Artemio Alisio (1942 - 2006)

Yesterdays (1994)

Acrylic on canvas
height: 129cm
width: 124cm

Donated by Artemio Alisio 1995


Ayeres (Yesterdays) is one of two works by Artemio Alisio held by ESCALA. Both belong to the series Popol Vuh. The Popol Vuh is a 16th century book written by the Quiché Maya of southern Mexico. Often referred to as the Mayan Bible, its title translates as 'Book of Counsel'. Based in part on pre-Columbian hieroglyphic books (codices) this manuscript describes the history of the Quicé; Maya from the time of creation until after the arrival of the Spanish in 1519, recounting the adventures of the mischievous hero twins Xbalanque and Hunahpu, the two figures who feature in Ayeres.

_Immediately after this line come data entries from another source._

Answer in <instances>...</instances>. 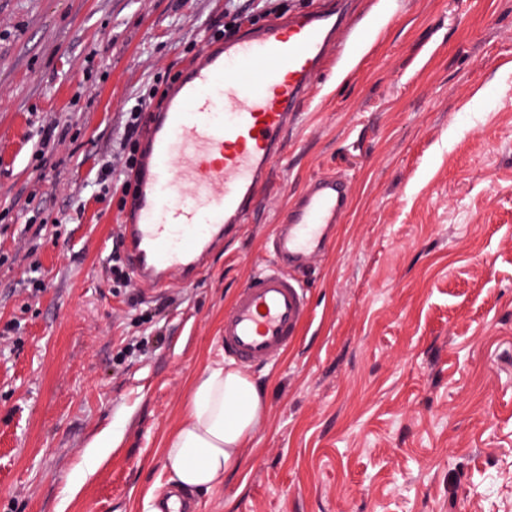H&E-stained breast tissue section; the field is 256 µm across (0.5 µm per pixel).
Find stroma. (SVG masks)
Instances as JSON below:
<instances>
[{
    "label": "stroma",
    "instance_id": "obj_1",
    "mask_svg": "<svg viewBox=\"0 0 512 512\" xmlns=\"http://www.w3.org/2000/svg\"><path fill=\"white\" fill-rule=\"evenodd\" d=\"M224 3L0 0V326L19 325L0 343V512H153L192 383L225 362V310L325 174L350 206L309 316L249 368L266 417L197 512H512V0H358L241 235L131 307L112 251L133 190L99 192V168L125 102L160 111ZM112 431L105 433L97 438L84 454V475L93 473L101 462L107 457L112 448Z\"/></svg>",
    "mask_w": 512,
    "mask_h": 512
}]
</instances>
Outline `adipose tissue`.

Alisio has worked with themes from the Popol Vuh since the early 1990s, and this series forms part of an ongoing exploration of pre-Columbian themes and forms. These also appear in his sculpture and ceramics. Alisio is particularly interested in the mytho-historical ancestry of Latin America's Amerindian peoples; he does not merely reproduce pre-Columbian images but reworks them: imagined, abstracted and idealised.

While Alisio has been described as 'a visual archaeologist', collective exhibitions have often reinforced Alisio's association with Surrealism particularly as represented by his involvement with the Argentine group Movimiento Espejo (Mirror Movement).